题意:
实际上就是求\(\sum^{a[1]}_{i=0}\frac{1}{a[1]}\sum^{a[2]}_{j=i}\frac{1}{a[2]}\sum^{a[3]}_{k=j}\frac{1}{a[3]}\cdots(a[1]<=a[2]<=a[3]\cdots)\)
解题思路:
题目给我们的a[i]并不保证是非递减的,比如一个1 4 2的序列,所以实际上的积分是\(\frac{1}{1*4*2}\sum^{1}_{i=0}\sum^{2}_{j=i}\sum^{2}_{k=j}\)
那么我们假设处理好的每个积分上限为\(b[i]\)
以三项为例
那么把系数往前提就有
\(\frac{1}{\prod^{n}_{i=1}a[i]}\sum^{b[1]}_{i=0}\sum^{b[2]}_{j=i}\sum^{b[3]}_{k=j}\)
我们从最后一个积分往前积,一开始要维护的多项式只有一个1,\(1dk=k\),已知上下限做定积分就有
\(\frac{1}{\prod^{n}_{i=1}a[i]}\sum^{b[1]}_{i=0}\sum^{b[2]}_{j=i}(b[3]-j)\)
同理\((b[3]-j)dj=b[3]j-\frac{j^2}{2}\)
\(\frac{1}{\prod^{n}_{i=1}a[i]}\sum^{b[1]}_{i=0}b[3]i-\frac{i^2}{2}\)
这就差不多了,为了避免浮点数,我分别维护了多项式的分子和分母,显然多项式每次只要乘以阶乘所有系数就能变成整数,只要分子分母同乘以阶乘即可,但是阶乘在预处理的过程中模过,导致直接除的时候不一定被整除,所以乘以阶乘的逆元就差不多了
#include <bits/stdc++.h>
using namespace std;
/* freopen("k.in", "r", stdin);
freopen("k.out", "w", stdout); */
// clock_t c1 = clock();
// std::cerr << "Time:" << clock() - c1 <<"ms" << std::endl;
//#pragma comment(linker, "/STACK:1024000000,1024000000")

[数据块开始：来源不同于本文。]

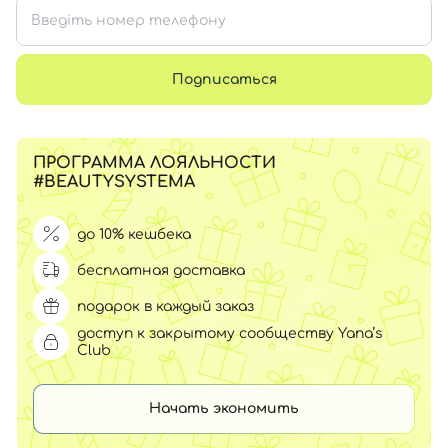
Подписаться
ПРОГРАММА ЛОЯЛЬНОСТИ
#BEAUTYSYSTEMA
до 10% кешбека
бесплатная доставка
подарок в каждый заказ
доступ к закрытому сообществу Yana’s
Club
Начать экономить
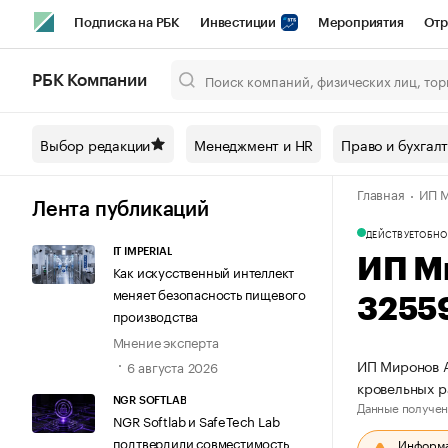
Подписка на РБК
Инвестиции
Мероприятия
Отр
Спорт
Школа управления РБК
РБК Образование
РБ
РБК Компании
Город
Стиль
Крипто
РБК Бизнес-среда
Дискусси
Выбор редакции
Менеджмент и HR
Право и бухгал
Спецпроекты СПб
Конференции СПб
Спецпроекты
Главная
ИП М
Технологии и медиа
Финансы
Рынок наличной валют
Лента публикаций
ДЕЙСТВУЕТ
ОБНО
IT IMPERIAL
ИП М
Как искусственный интеллект
меняет безопасность пищевого
3255
производства
Мнение эксперта
ИП Миронов А
6 августа 2026
кровельных 
NGR SOFTLAB
Данные получен
NGR Softlab и SafeTech Lab
подтвердили совместимость
Информац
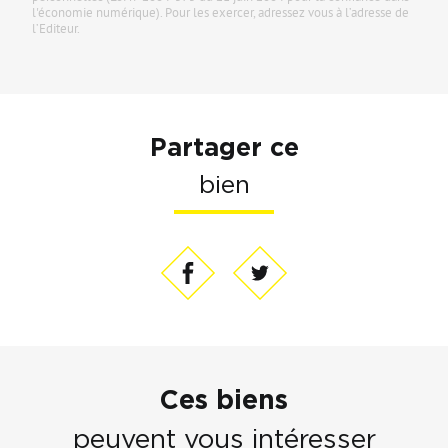
du Grand Paris" éditrice de ce site. Vous bénéficiez d'un droit d'accès,
de modification, de rectification et de suppression de vos données
personnelles (Loi n°2004-575 du 21 juin 2004 pour la confiance dans
l'économie numérique). Pour les exercer, adressez vous à l’adresse de
l’Editeur.
Partager ce
bien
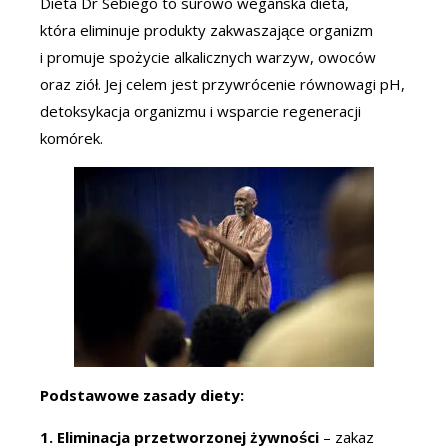
Dieta Dr Sebiego to surowo wegańska dieta,
która eliminuje produkty zakwaszające organizm
i promuje spożycie alkalicznych warzyw, owoców
oraz ziół. Jej celem jest przywrócenie równowagi pH,
detoksykacja organizmu i wsparcie regeneracji
komórek.
Podstawowe zasady diety:
1.
Eliminacja przetworzonej żywności
– zakaz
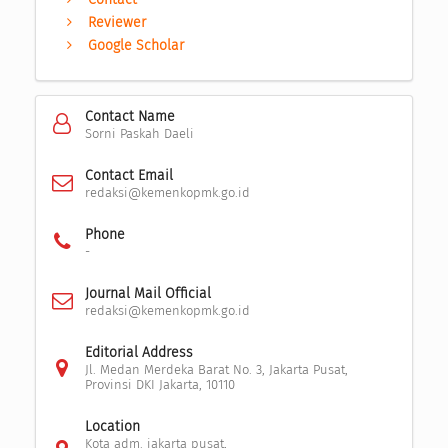
Reviewer
Google Scholar
Contact Name
Sorni Paskah Daeli
Contact Email
redaksi@kemenkopmk.go.id
Phone
-
Journal Mail Official
redaksi@kemenkopmk.go.id
Editorial Address
Jl. Medan Merdeka Barat No. 3, Jakarta Pusat,
Provinsi DKI Jakarta, 10110
Location
Kota adm. jakarta pusat,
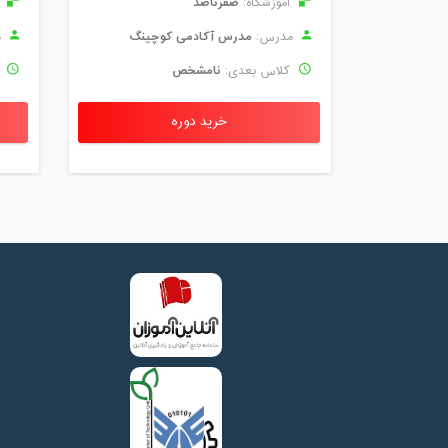
صفرتاصد
آموزشگاه:
آ
مدرس آکادمی کوچینگ
مدرس:
م
نامشخص
کلاس بعدی:
ک
خرید دوره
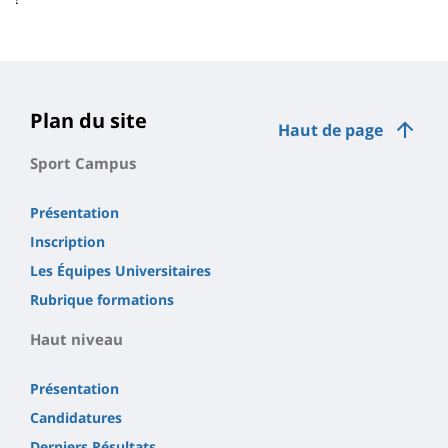
Plan du site
Haut de page
Sport Campus
Présentation
Inscription
Les Équipes Universitaires
Rubrique formations
Haut niveau
Présentation
Candidatures
Derniers Résultats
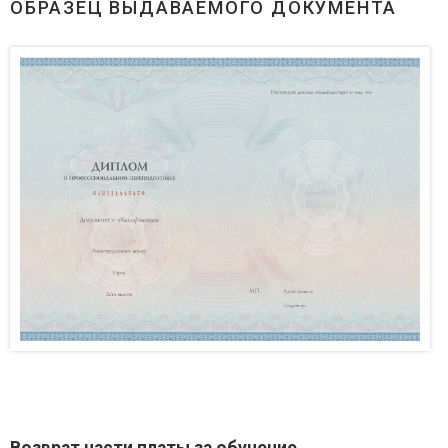
ОБРАЗЕЦ ВЫДАВАЕМОГО ДОКУМЕНТА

#define de(a) cout << #a << " = " << a << endl
#define rep(i, a, n) for (int i = a; i <= n; i++)
#define per(i, a, n) for (int i = n; i >= a; i--)
#define ls ((x) << 1)
#define rs ((x) << 1 | 1)
typedef long long ll;
typedef unsigned long long ull;
typedef pair<int, int> PII;
typedef pair<double, double> PDD;
typedef pair<ll, ll> PLL;
typedef vector<int, int> VII;
#define inf 0x3f3f3f3f
const ll INF = 0x3f3f3f3f3f3f3f3f;
const ll MAXN = 1e5 + 7;
const ll MAXM = 2e6 + 7;
const ll MOD = 1e9 + 7;
const double eps = 1e-6;
const double pi = acos(-1.0);
ll quick_pow(ll a, ll b)
{
ll ans = 1;
while (b)
{
if (b & 1)
ans = (1LL * ans * a) % MOD;
a = (1LL * a * a) % MOD;
b >>= 1;
}
return ans;
}
ll mp[3005];
ll a[3005];
ll b[3005];
ll fac[3005];
ll pre[3005];
int main()
{
int n;
int t;
scanf("%d", &t);
fac[0] = fac[1] = 1;
for (int i = 1; i <= 2005; i++)
{
(fac[i] = fac[i - 1] * i) %= MOD;
pre[i] = quick_pow(i, MOD - 2);
}
while (t--)
{
memset(mp, 0, sizeof(mp));
scanf("%d", &n);
ll div = 1;
for (int i = 1; i <= n; i++)
{
scanf("%lld", &a[i]);
b[i] = a[i];
div *= a[i];
div %= MOD;
}
for (int i = n; i >= 2; i--)
{
if (b[i - 1] > b[i])
b[i - 1] = b[i];
}
ll now = 2;
mp[1] = 1;
for (int i = n; i >= 2; i--)
{
ll temp = 0;
for (int j = 0; j <= now - 1; j++)
{
(temp += (mp[j] * quick_pow(b[i], j)) % MOD) %= MOD;
mp[j] = -mp[j];
}
(mp[0] += temp) %= MOD;
for (int j = now; j >= 1; j--)
{
mp[j] = ((fac[now] * pre[j] % MOD) * mp[j - 1]) % MOD;
mp[j] %= MOD;
}
mp[0] = 0;
(div *= fac[now]) %= MOD;
now++;
}
ll son = 0;
for (int i = 0; i <= n; i++)
{
son += ((mp[i] * quick_pow(b[1], i)) % MOD);
son %= MOD;
}
ll inv = quick_pow(div, MOD - 2);
printf("%lld\n", ((son * inv % MOD) + MOD) % MOD);
}
return 0;
}